ANY book of poetry that blows the top of my head off does so because the author has consistently tapped into a higher plane. Stafford's book was a pretty good example of that, but Denise Levertov's "Evening Train" (also released this spring) is even better.

Like her peer, Levertov has made a major contribution to the shape of contemporary American poetry. But where Stafford's latest book works through the darkness of human life and then overturns it all, Levertov's collection is about the struggle to maintain peace and faith. Her opening poem, "Settling," about living on a mountain, sets up the central tension and premise. In the last three lines Levertov states that:

Grey is the price

of neighboring with eagles, of

knowing

a mountain's vast presence,

seen or unseen.

The book is divided into seven sections, and within their pages the poet writes about the natural world, art, her memories, people she has lost, Biblical stories, and the foolishness of war. Yet what really stands out is the evenhanded tone of this collection and the newness her themes seem to have for her. Unlike some of her other books, this one feels almost buoyant, and Levertov is determined to maintain the value of all earth's creatures, herself included.

"Evening Train" demonstrates that a person can write about the same kinds of things for a lifetime, as long as she sees them always with new eyes.
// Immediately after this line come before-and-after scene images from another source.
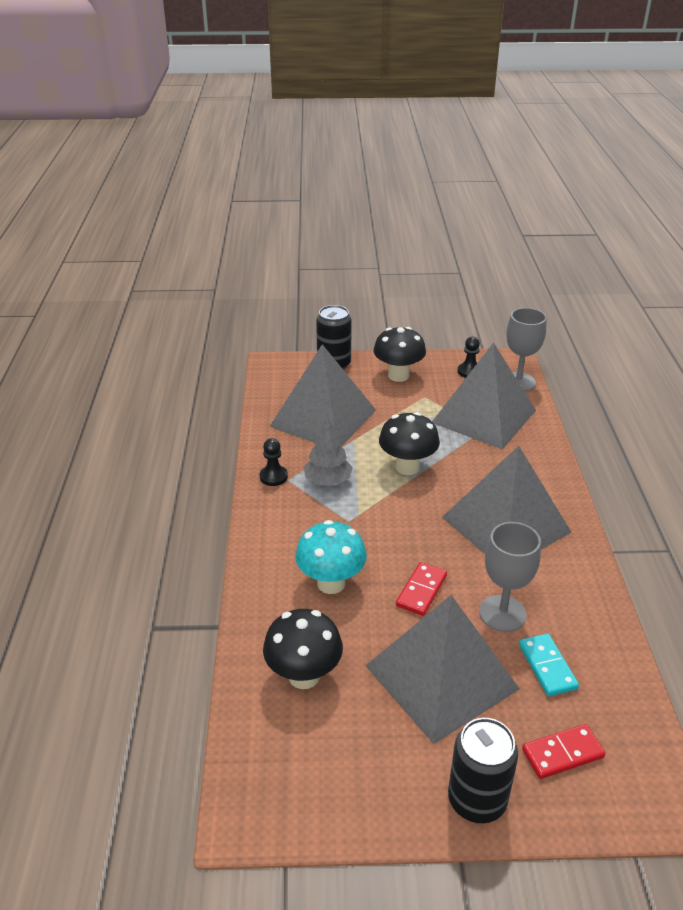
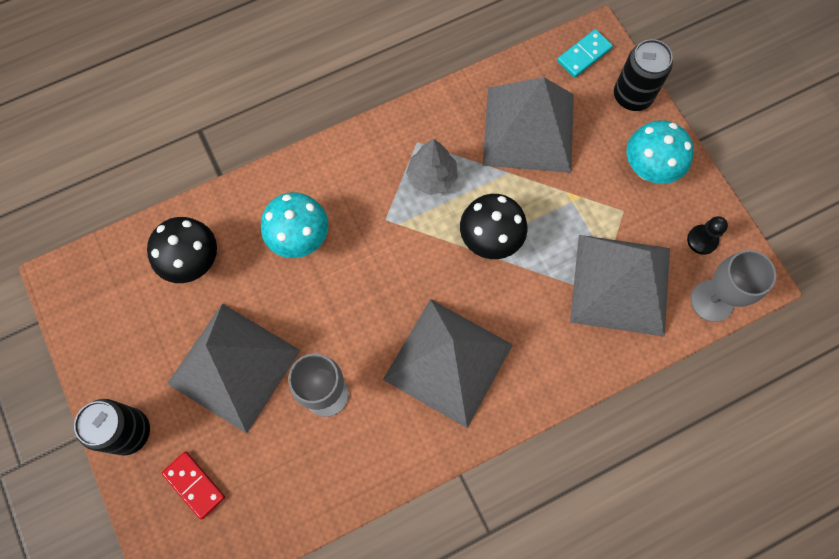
camera: 65 degrees right, 35 degrees up
(273, 477) = (414, 128): black pawn -> none
(398, 376) = (648, 169): black mushroom -> turquoise mushroom
(421, 591) = (324, 316): red domino -> none
(547, 666) = (280, 450): turquoise domino -> turquoise domino (584, 55)

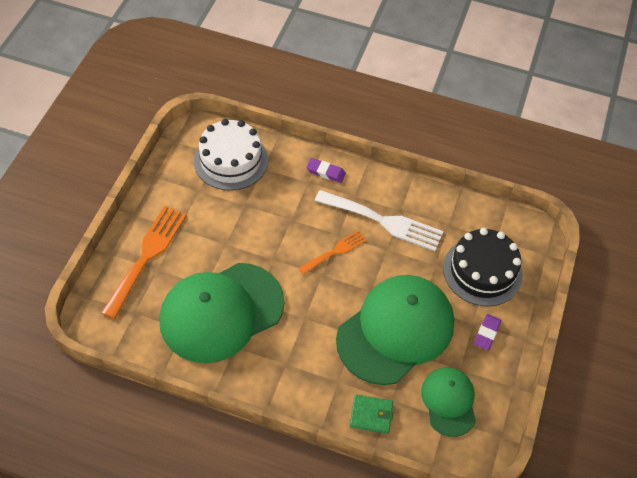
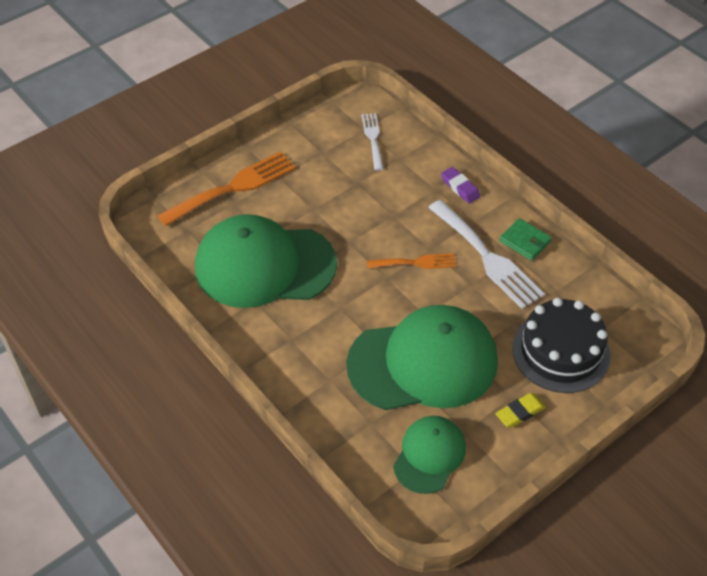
camera: 35 degrees right, 5 degrees down
(231, 160) = (373, 138): white cake -> white fork
(371, 415) = (339, 426): green wallet -> green wallet (525, 241)
(486, 333) = (520, 412): purple eraser -> yellow eraser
This means some kind of transformation before the poet sits down to write. It also means that she relies on images and evocative narratives rather than making general statements.

Many of Levertov's poems work the way "Flowers of Sophia," from Section 4, does. The poem begins with a very simple list: "Flax, chicory, scabious-" and then encourages a certain perception of these plants with the description "flowers with ugly names." The poet portrays them as living in waste ground, thus reinforcing that perception. But then she surprises readers by saying "Every kind has a delicate form, distinctive/ it would be a pleasure to draw them." And by the last line, the waste flowers are "w ise beyond comprehension.

This kind of simple movement, based on specific details, is at the heart of good poetry. Emotions are suggested by the way Levertov describes the things around her. Her language delights and surprises, and we come to trust her observations. By the time she begins talking about less concrete subjects like faith and God, we feel thoroughly grounded and satisfied that she has earned the right to lead us into this area. Her poems still rely on imagery, as in these lines from "The Tide":

Faith's a tide, it seems, ebbs

and flows responsive

to action and inaction.

Remain in stasis, blown sand

stings your face, anemones

shrivel in rock pools no wave

renews.

The only time the poet gets into trouble is when she deals with political subjects and slips back into old ways of doing things. There seems to be more political comment than poetry, and the reader is forced out of a more perceptive frame of mind.

So what then is the answer to my original question? How do poets transform themselves and their writing? The short answer can only be that they go moment by moment, with eyes open, their minds clear and willing.